Aber noch viel mehr hat Gott für sein Volk bereit. In der Wüste schenkt er ihm das Gesetz und am Ende der langen Wanderzeit beschenkt er es mit einem Land, in dem Milch und Honig fliessen.
Gott möchte sein Volk aber nicht ohne den Menschen befreien. Er tut es nicht einfach aus heiterem Himmel, nein, Mose wird ganz in die Pflicht genommen: Geh und führe mein Volk aus Ägypten heraus. Natürlich ist Gott allmächtig und er könnte das auch ohne Mose, aber er will den Menschen, sein Geschöpf in sein Handeln am Menschen einbeziehen, er handelt nicht einfach von Oben herab.
So ist es auch bei dem für uns Christen zentralen Heilshandeln Gottes gewesen.
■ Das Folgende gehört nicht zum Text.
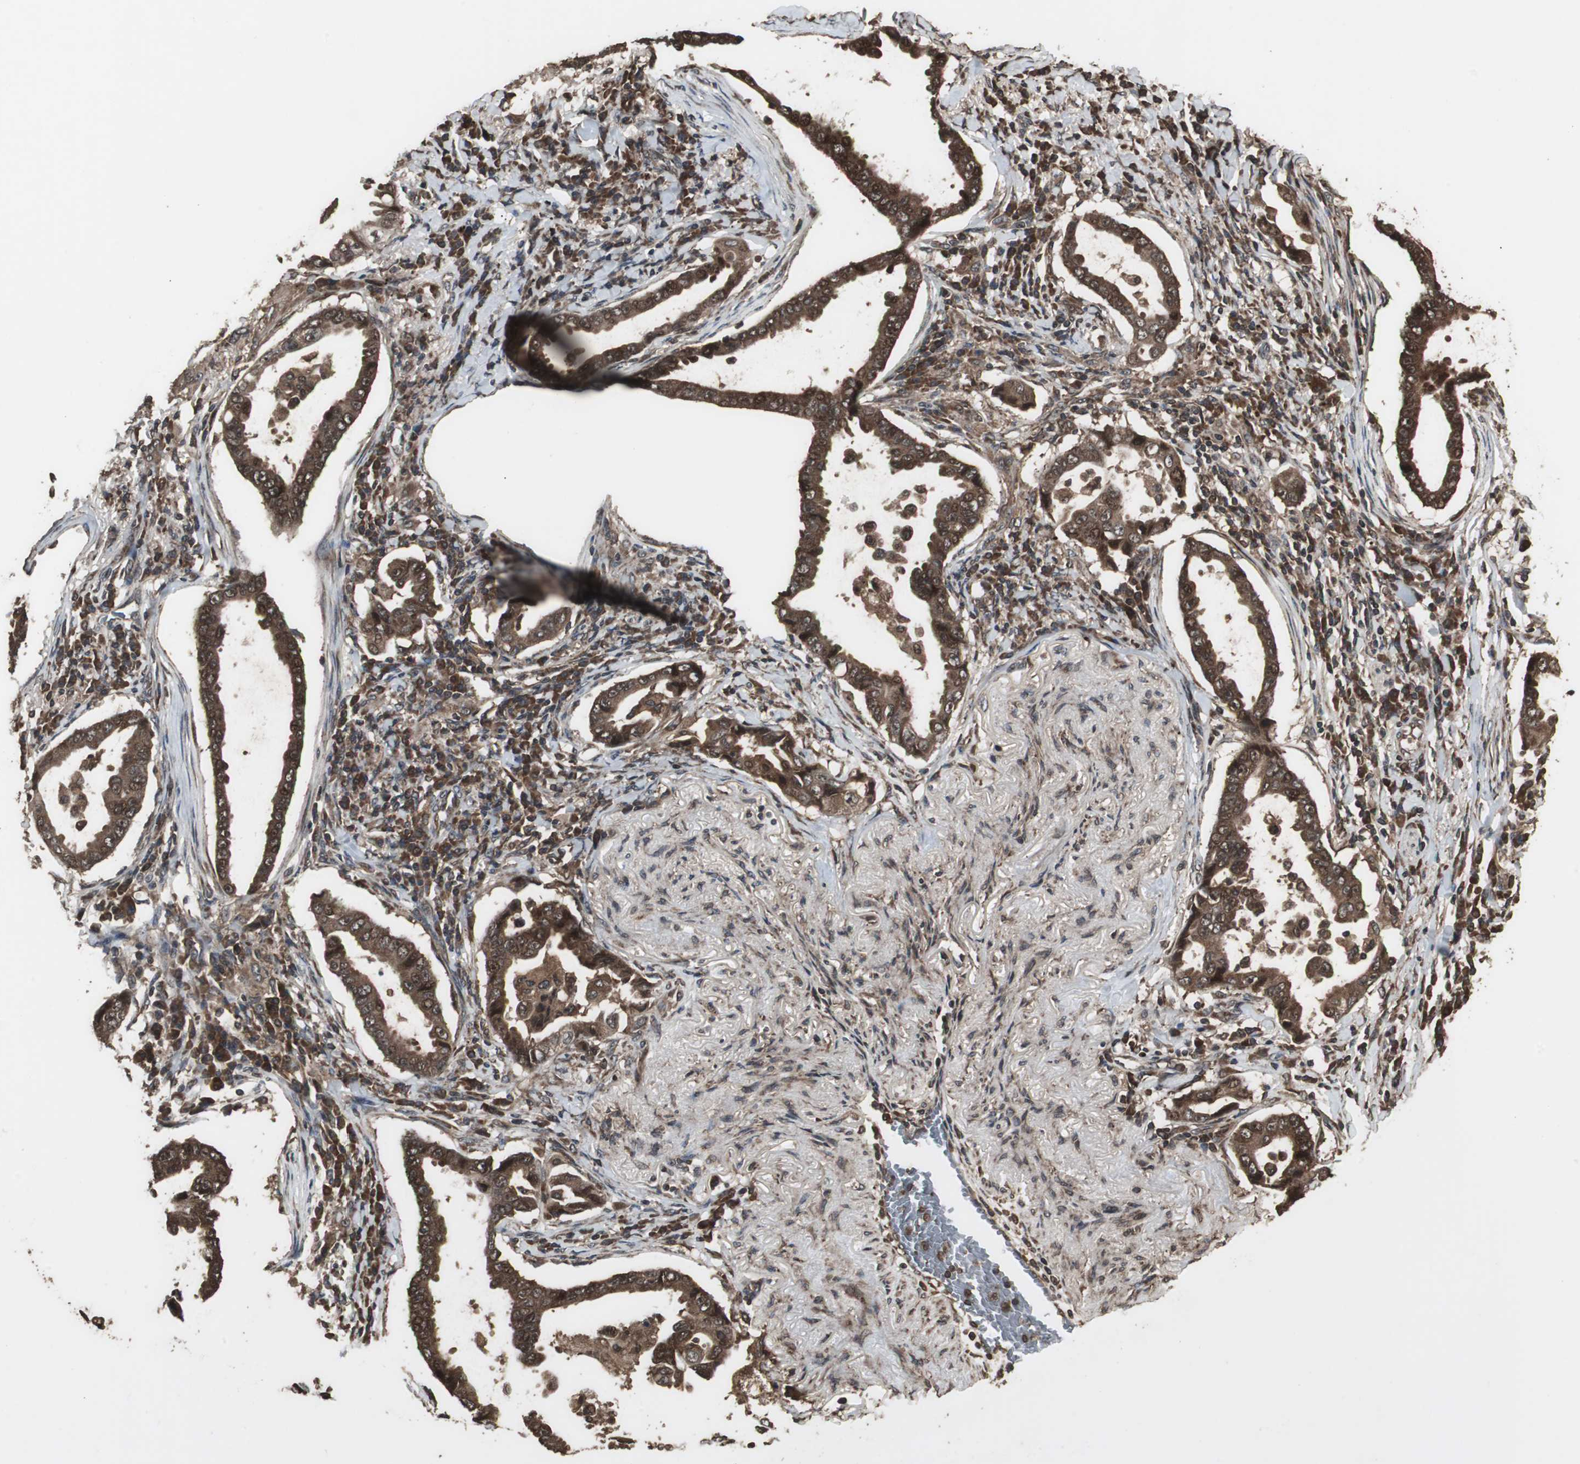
{"staining": {"intensity": "strong", "quantity": ">75%", "location": "cytoplasmic/membranous"}, "tissue": "lung cancer", "cell_type": "Tumor cells", "image_type": "cancer", "snomed": [{"axis": "morphology", "description": "Normal tissue, NOS"}, {"axis": "morphology", "description": "Inflammation, NOS"}, {"axis": "morphology", "description": "Adenocarcinoma, NOS"}, {"axis": "topography", "description": "Lung"}], "caption": "An image of human lung cancer (adenocarcinoma) stained for a protein displays strong cytoplasmic/membranous brown staining in tumor cells. The staining was performed using DAB (3,3'-diaminobenzidine) to visualize the protein expression in brown, while the nuclei were stained in blue with hematoxylin (Magnification: 20x).", "gene": "LAMTOR5", "patient": {"sex": "female", "age": 64}}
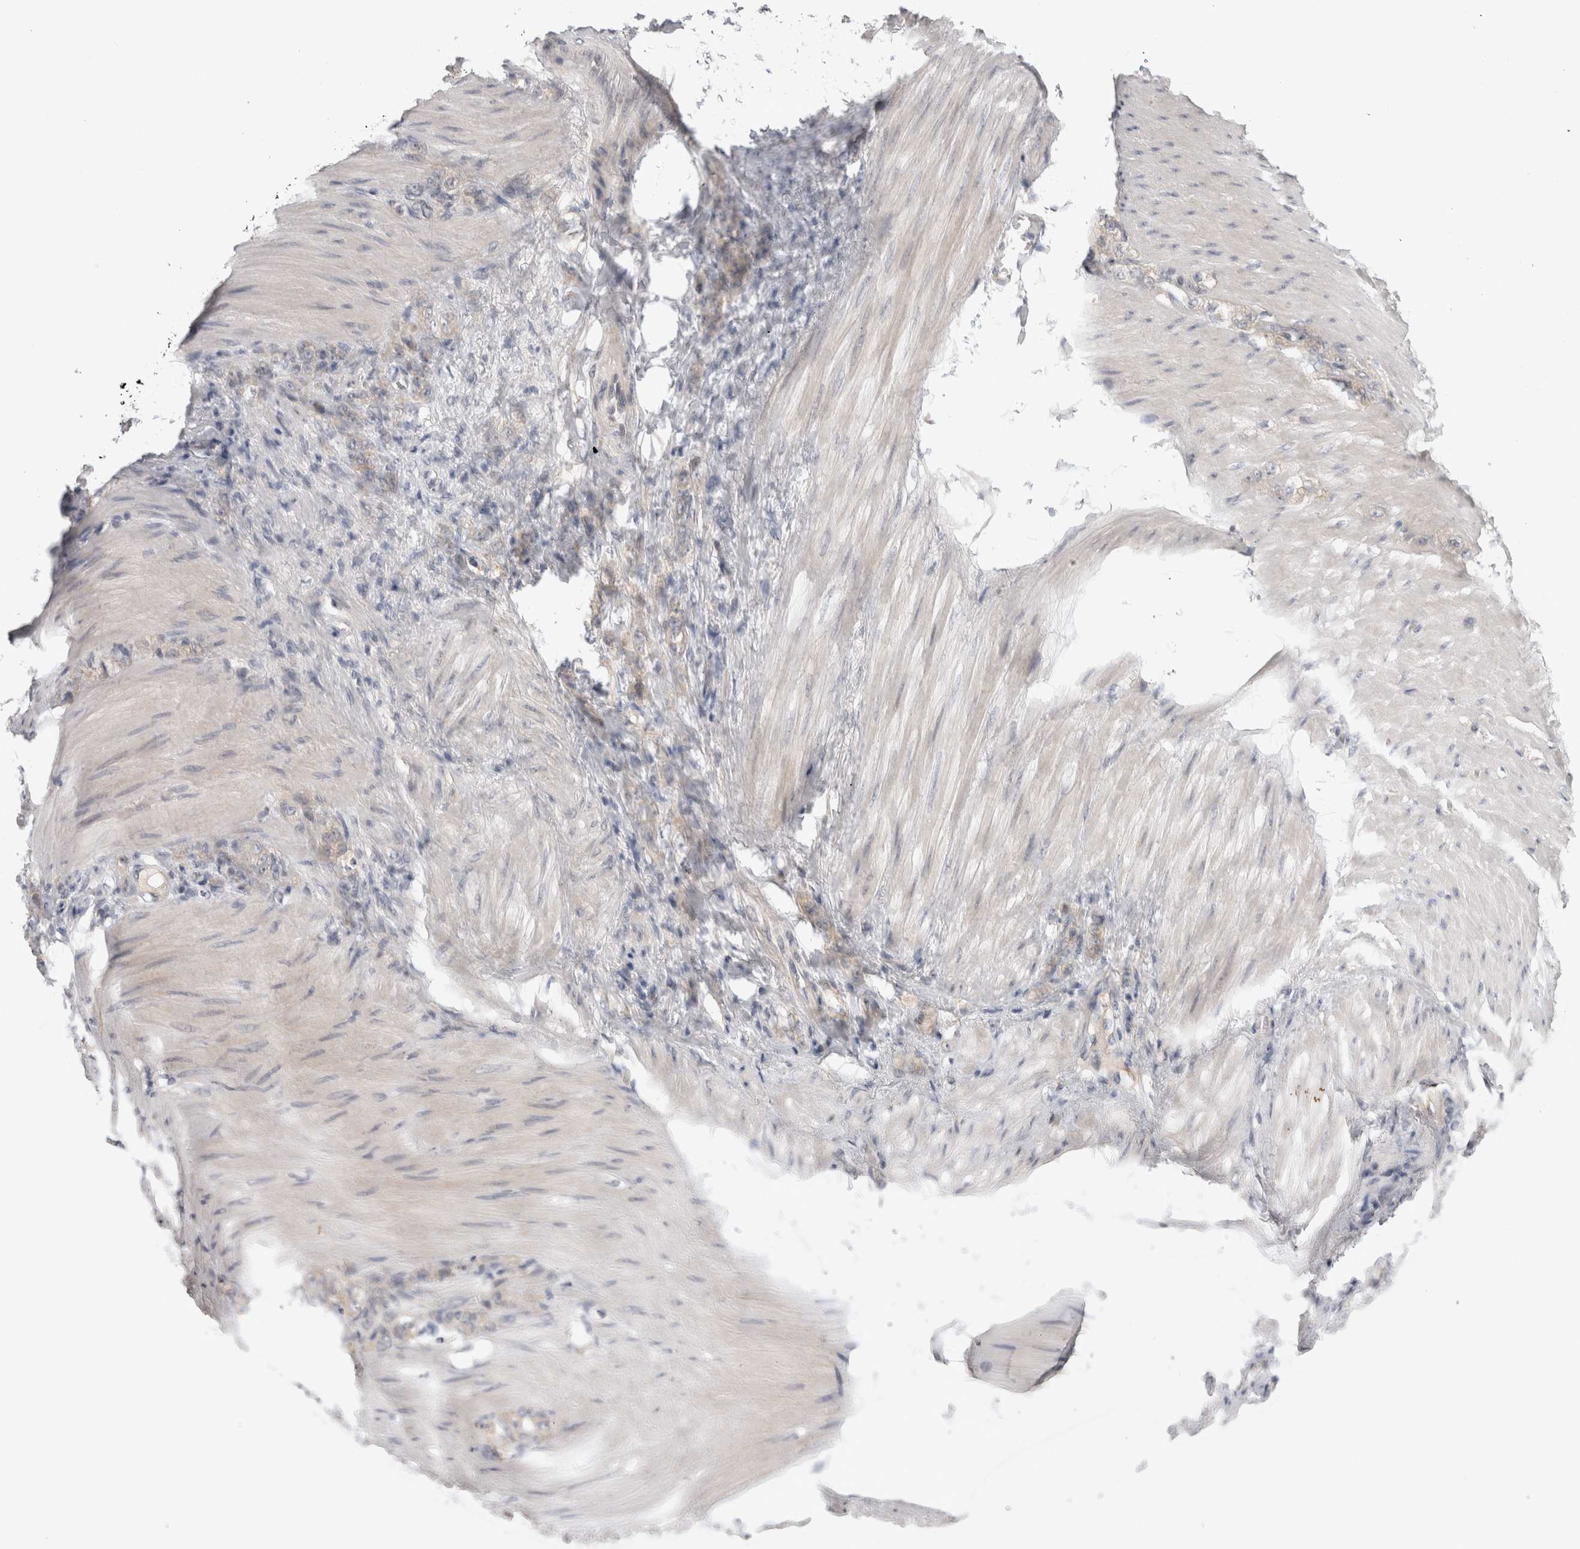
{"staining": {"intensity": "negative", "quantity": "none", "location": "none"}, "tissue": "stomach cancer", "cell_type": "Tumor cells", "image_type": "cancer", "snomed": [{"axis": "morphology", "description": "Normal tissue, NOS"}, {"axis": "morphology", "description": "Adenocarcinoma, NOS"}, {"axis": "topography", "description": "Stomach"}], "caption": "Immunohistochemistry image of adenocarcinoma (stomach) stained for a protein (brown), which shows no positivity in tumor cells.", "gene": "CERS3", "patient": {"sex": "male", "age": 82}}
Als es darum ging, dass er uns von unserer Gefangenschaft in unseren Sünden und Verstrickungen ins Böse herausführen und erlösen wollte, auch da handelte er nicht von Oben herab an uns. Er selbst machte sich ganz klein und wurde ein Mensch, einer von uns. Davon aber nicht genug. Er bezog von anfang an auch einen Menschen in dieses Vorhaben mit ein: Maria. Morgen feiern wir das Fest der unbefleckten Empfängnis Marias. Der Inhalt des Festes ist, dass Maria von Anfang, seit sie im Schoss von Anna empfangen wurde an nicht in die Schuld und das Böse verstrickt war. Gott hat sie davor verschont. Er hat ihr im Voraus das Geschenkt, was er uns durch den Kreuzestod Jesu dann allen geschenkt hat. So hatte Maria die ganze Freiheit, auf Gottes Anruf ihr Ja zu sagen. Das zeigt: Gott nimmt immer wieder Menschen in Pflicht, um sein Erlösungswerk zu vollbringen, aber er gibt ihnen dazu auch die Gnade gibt. So komm, Adonai, komm und befreie uns.